This year has been a challenging time for all of us. Notwithstanding the pandemic we are facing, the uptick in backcountry and mountain rescues has been trying for all B.C. rescue teams. Pique’s [cover feature] “Slippery Slope,” on Feb. 18 and “Wilderness Rescuers Brace for a Busy Winter,” on Dec. 10 highlight the criticality of being prepared and understanding the risks of the terrain. For those rescued, the trauma they and their families endure can have lifetime consequences.
Today, we received a letter from a person who shared their gratitude to Whistler Search and Rescue (WSAR) and the rescue operations team. With his permission, we are sharing his experience to highlight the brave journey that is now his life and perhaps give some cause to others as they embark on decision making in the backcountry.
Being well prepared does not negate the perils or risks that are prevalent in our mountains now. More than ever, we encourage all backcountry adventurists to weigh the risks and reality of the situations that can befall us.
WSAR is happy to learn that Philippe is making excellent progress and we wish him the best as he continues his recovery.
Dear Whistler Search and
One year ago today, on Feb. 24, you rescued me with a helicopter from the Brandywine area. I was paralyzed from the waist down with a spinal-cord injury sustained while snowbiking. After surgery in Vancouver, the doctors told me it was unlikely I’d ever walk again, and I’d have to use wheelchairs, catheters and bowel treatments the rest of my life.

▸ **SUPPLIED DATA**:
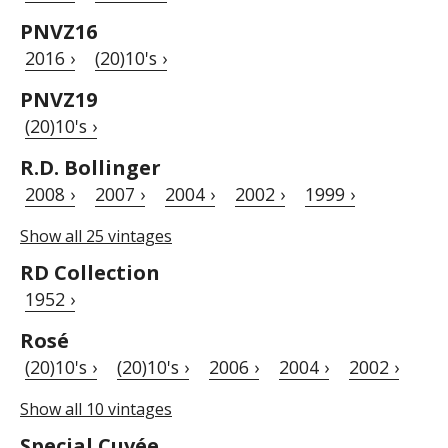
PNVZ16
2016 ›
(20)10's ›
PNVZ19
(20)10's ›
R.D. Bollinger
2008 ›
2007 ›
2004 ›
2002 ›
1999 ›
Show all 25 vintages
RD Collection
1952 ›
Rosé
(20)10's ›
(20)10's ›
2006 ›
2004 ›
2002 ›
Show all 10 vintages
Special Cuvée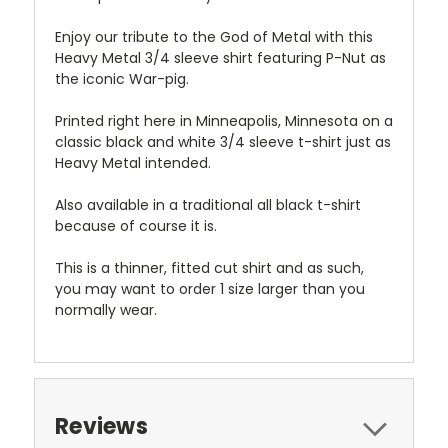
Enjoy our tribute to the God of Metal with this
Heavy Metal 3/4 sleeve shirt featuring P-Nut as
the iconic War-pig.
Printed right here in Minneapolis, Minnesota on a
classic black and white 3/4 sleeve t-shirt just as
Heavy Metal intended.
Also available in a traditional all black t-shirt
because of course it is.
This is a thinner, fitted cut shirt and as such,
you may want to order 1 size larger than you
normally wear.
Reviews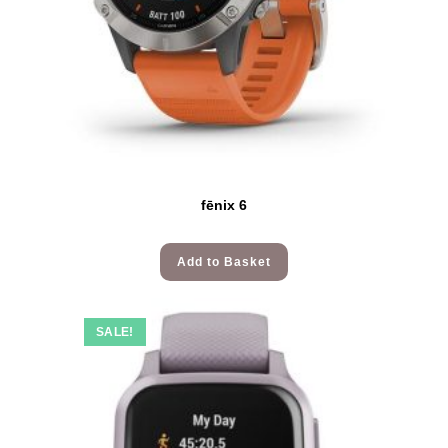
fēnix 6
Add to Basket
SALE!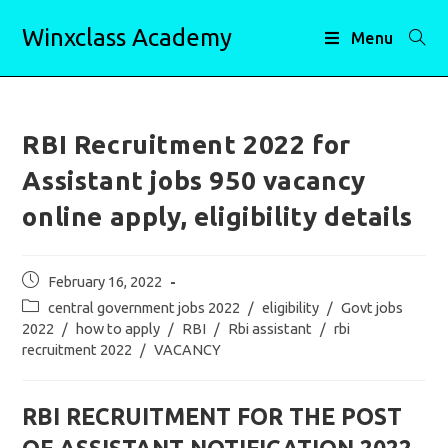
Skip
Winxclass Academy
to
Menu
content
RBI Recruitment 2022 for
Assistant jobs 950 vacancy
online apply, eligibility details
Post
February 16, 2022
published:
Post
central government jobs 2022
/
eligibility
/
Govt jobs
category:
2022
/
how to apply
/
RBI
/
Rbi assistant
/
rbi
recruitment 2022
/
VACANCY
RBI RECRUITMENT FOR THE POST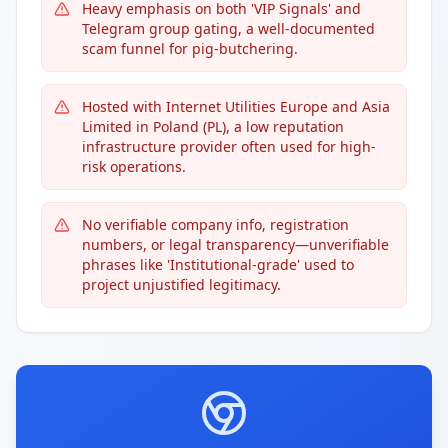
Heavy emphasis on both 'VIP Signals' and
Telegram group gating, a well-documented
scam funnel for pig-butchering.
Hosted with Internet Utilities Europe and Asia
Limited in Poland (PL), a low reputation
infrastructure provider often used for high-
risk operations.
No verifiable company info, registration
numbers, or legal transparency—unverifiable
phrases like 'Institutional-grade' used to
project unjustified legitimacy.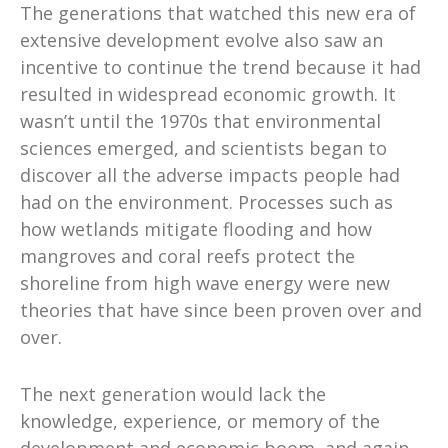
The generations that watched this new era of
extensive development evolve also saw an
incentive to continue the trend because it had
resulted in widespread economic growth. It
wasn’t until the 1970s that environmental
sciences emerged, and scientists began to
discover all the adverse impacts people had
had on the environment. Processes such as
how wetlands mitigate flooding and how
mangroves and coral reefs protect the
shoreline from high wave energy were new
theories that have since been proven over and
over.
The next generation would lack the
knowledge, experience, or memory of the
development and economic boom, and again,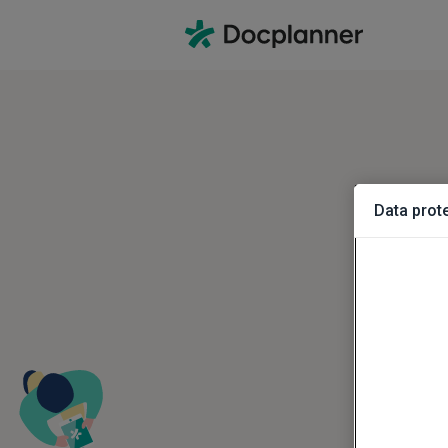
Data prote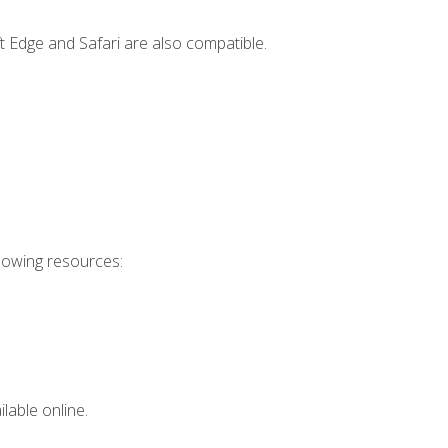
t Edge and Safari are also compatible.
llowing resources:
lable online.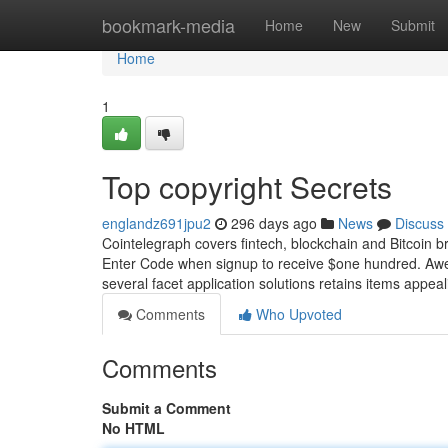
Home
bookmark-media
Home
New
Submit
Home
1
Top copyright Secrets
englandz691jpu2
296 days ago
News
Discuss
Cointelegraph covers fintech, blockchain and Bitcoin b
Enter Code when signup to receive $one hundred. Awes
several facet application solutions retains items appeal
Comments
Who Upvoted
Comments
Submit a Comment
No HTML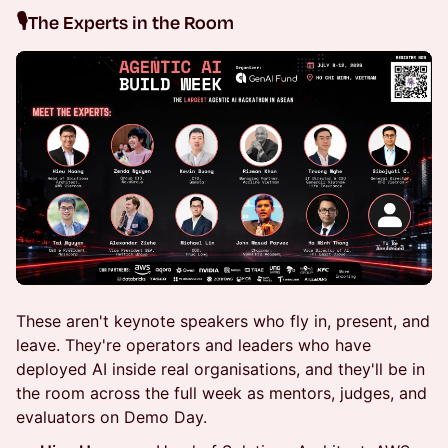
🎙️
The Experts in the Room
These aren't keynote speakers who fly in, present, and
leave. They're operators and leaders who have
deployed AI inside real organisations, and they'll be in
the room across the full week as mentors, judges, and
evaluators on Demo Day.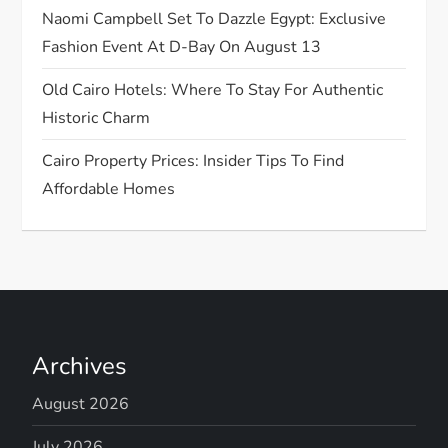
o
Naomi Campbell Set To Dazzle Egypt: Exclusive
n
Fashion Event At D-Bay On August 13
Old Cairo Hotels: Where To Stay For Authentic
Historic Charm
Cairo Property Prices: Insider Tips To Find
Affordable Homes
Archives
August 2026
July 2026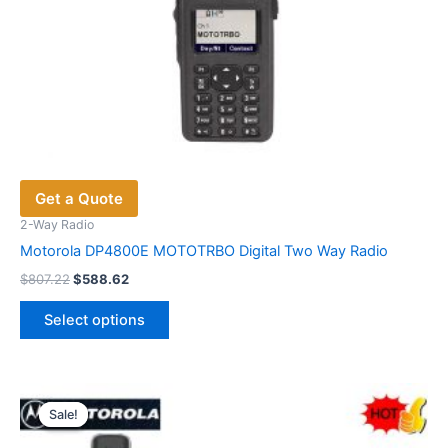
Get a Quote
2-Way Radio
Motorola DP4800E MOTOTRBO Digital Two Way Radio
Original
Current
$
807.22
$
588.62
price
price
This
was:
is:
Select options
product
$807.22.
$588.62.
has
multiple
variants.
Sale!
Sale!
The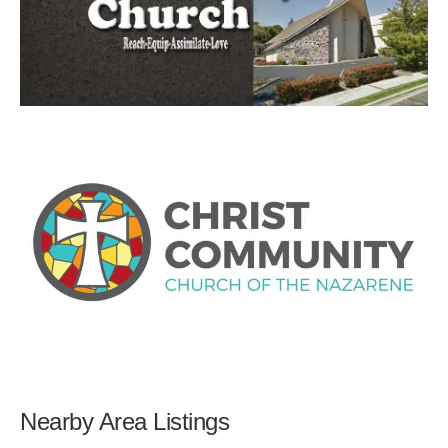
Nearby Area Listings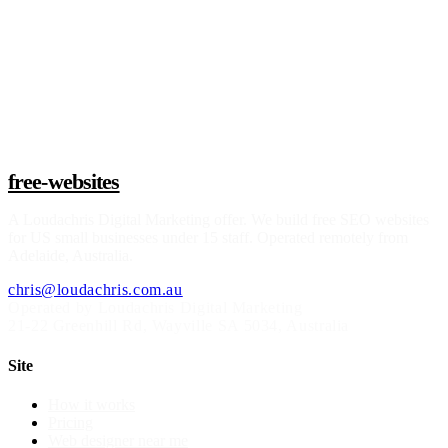
Claim a build slot
free-websites
A
Loudachris Digital Marketing
offer. We build free SEO websites
for US small businesses under 15 staff. Operated remotely from
Adelaide, Australia.
chris@loudachris.com.au
Operated by Loudachris Digital Marketing
21-22 Greenhill Rd
,
Wayville
SA
5034
, Australia
Site
How it works
Pricing
Web designer near me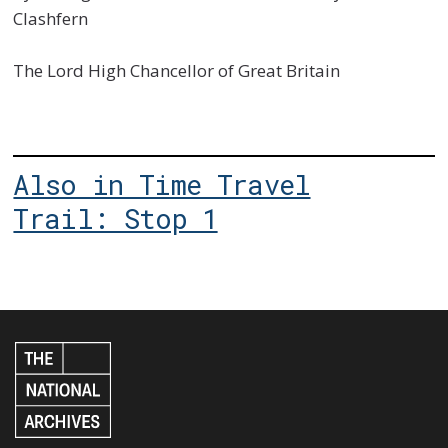
Clashfern
The Lord High Chancellor of Great Britain
Also in Time Travel
Trail: Stop 1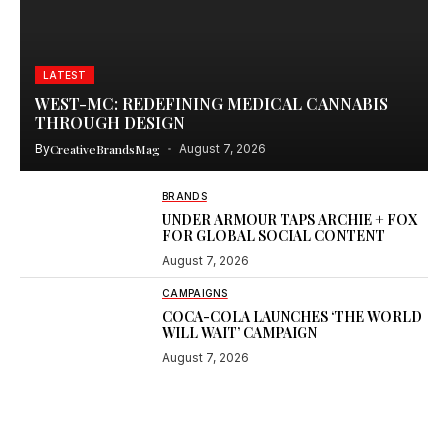
LATEST
WEST-MC: REDEFINING MEDICAL CANNABIS
THROUGH DESIGN
By
CreativeBrandsMag
August 7, 2026
BRANDS
UNDER ARMOUR TAPS ARCHIE + FOX
FOR GLOBAL SOCIAL CONTENT
August 7, 2026
CAMPAIGNS
COCA-COLA LAUNCHES ‘THE WORLD
WILL WAIT’ CAMPAIGN
August 7, 2026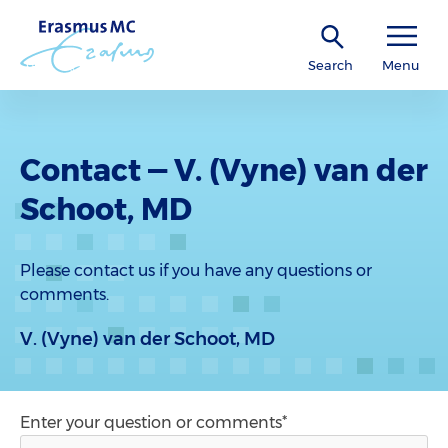
Search
Menu
Contact — V. (Vyne) van der
Schoot, MD
Please contact us if you have any questions or
comments.
V. (Vyne) van der Schoot, MD
Enter your question or comments*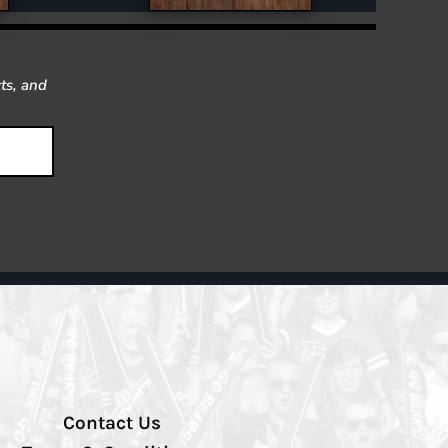
ts, and
Contact Us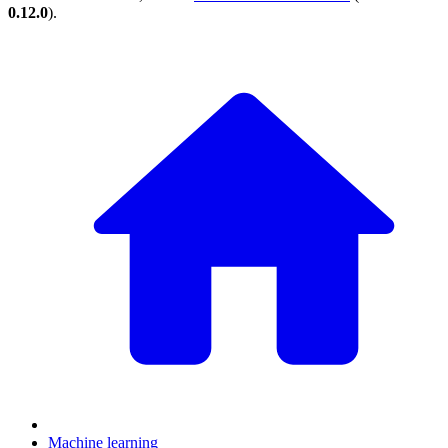
0.12.0
).
Machine learning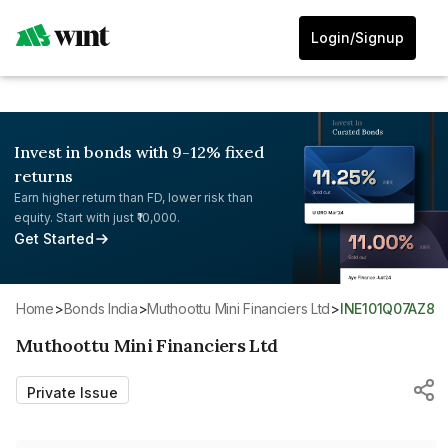
Login/Signup
Invest in bonds with 9-12% fixed
returns
Earn higher return than FD, lower risk than
equity. Start with just ₹10,000.
Get Started
Home
>
Bonds India
>
Muthoottu Mini Financiers Ltd
>
INE101Q07AZ8
Muthoottu Mini Financiers Ltd
Private Issue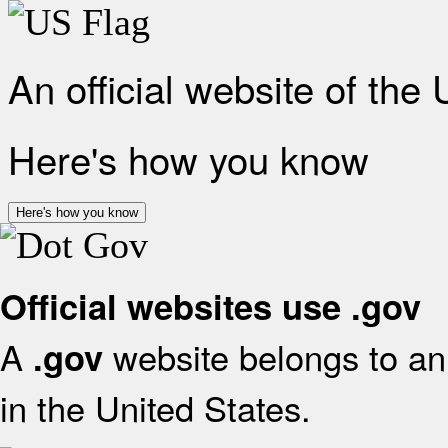
An official website of the
Here's how you know
Here's how you know
Official websites use .gov
A
website belongs to an 
.gov
in the United States.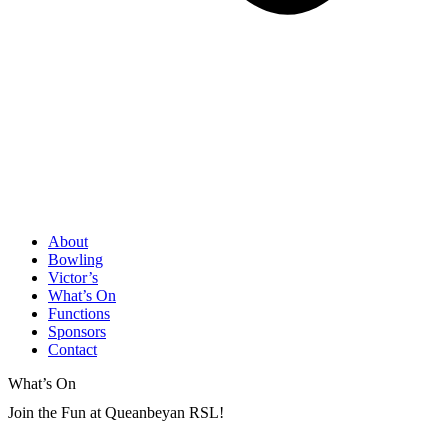
About
Bowling
Victor’s
What’s On
Functions
Sponsors
Contact
What’s On
Join the Fun at Queanbeyan RSL!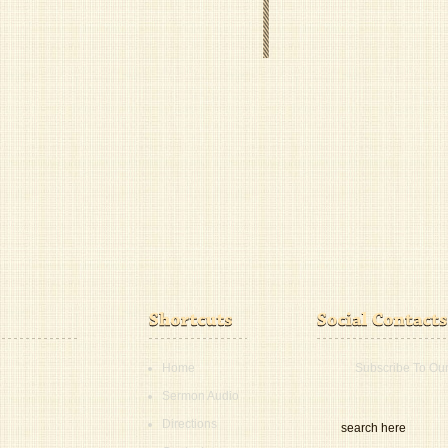
Home
Subscribe To Ou
Sermon Audio
Directions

▸ **AIM OF THE TASK**:
Carry on the text about Whistler Search and Rescue from the point where it stops. The items are separate material and have no connection to the text about Whistler Search and Rescue.

▸ **ANSWER BOX**:
As I let you know back in August 2020, I have been incredibly lucky with what my body and the excellent treatment I received have allowed me to achieve. I no longer need any of those things.
None of this would have happened if you all hadn’t helped get me off the mountain and to the operating table so quickly after the injury, and for that, I’ll never be able to thank you enough. The recovery I’ve made is built on the foundation of care that started with you.
Even now, with such quick and competent care, only about five per cent of people with my level of injury ever walk again. There are three reasons that I’m part of that five per cent:
1. My incomplete injury was not made worse, thanks to skilled and knowledgeable rescue and transport by WSAR.
2. I was able to get surgery within 24 hours of my injury, thanks to the existence of WSAR, and how quickly I was rescued.
3. And finally: Luck. Spinal injuries are still mostly a mystery to medical science. In the hospital, I got to know several people with injuries like mine, who worked even harder than me at their recovery, but their body didn’t allow them to walk out of the hospital.
Without WSAR providing No. 1 and No. 2, there would have been no chance of No. 3: Luck.
Anyone unfortunate enough to be injured near Whistler should know their luck has turned around when they find themselves in your brave, efficient, professional and compassionate hands.
That’s why my gratitude to you guys grows with every new little bit of recovery I achieve.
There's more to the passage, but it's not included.